In Section 4, Figure 4.1 shows that Europe and Asia have made a large contribution to the global economic growth. Especially the economic rise of Asia was really amazing. Also, as for the improvement on life expectancy, Asia again played the most important role in improving the global health condition (shown in Figure 4.2). We could assume that the positive growth of economic would to some degree raise the living standard and result in a positive growth of life expectancy. And indeed we could read from Figure 3.1 that compared with the global status in 1952, we became to have a continuous world in 2007: high-income with high life expectancy, middle-income with middle life expectancy, low-income with low life expectancy. The world has become healthier and richer. But the gap between the richest and the poorest was getting even more enormous.

6.2 Limitations

The raw dataset in this project was not quite consistent and “clean”. In this project, sometimes I just simply omit/remove some NA values but maybe I should use other better ways to deal with these problems. I would like to learn more about data cleansing and how to process the unconsistent data.

What is more, for now I have not found better way to generate the infograph directly from R. I have tried my best to add some text notations right in the figures to make them more like an infograph.

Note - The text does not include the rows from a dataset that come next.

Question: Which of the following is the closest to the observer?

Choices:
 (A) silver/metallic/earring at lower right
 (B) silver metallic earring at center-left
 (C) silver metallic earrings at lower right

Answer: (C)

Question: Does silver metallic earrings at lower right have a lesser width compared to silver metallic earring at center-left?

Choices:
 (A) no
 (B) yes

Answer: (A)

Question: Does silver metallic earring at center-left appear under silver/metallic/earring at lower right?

In the future I would like to learn more about creating infographs using R.

6.3 Tool selection

In this project, I use R to do all of the work including reading data, data cleansing, data transformation, data analysis, data visualization, creating dashboards and also generate the documentation. Some work might be more easily to do by using other tools. Like creating dashboards in Tableau, or adding texts to the figures using Power Point. Since I prefer to use codes to do all of the work (because they are re-usable in the future), I just have tried my best to take advantage of different libraries in R to do all of the work. However, it would be also amazing and time-saving to utilize different tools including SQL, Excel, Tableau, PPT and etc. and combine these work together to complete a whole project.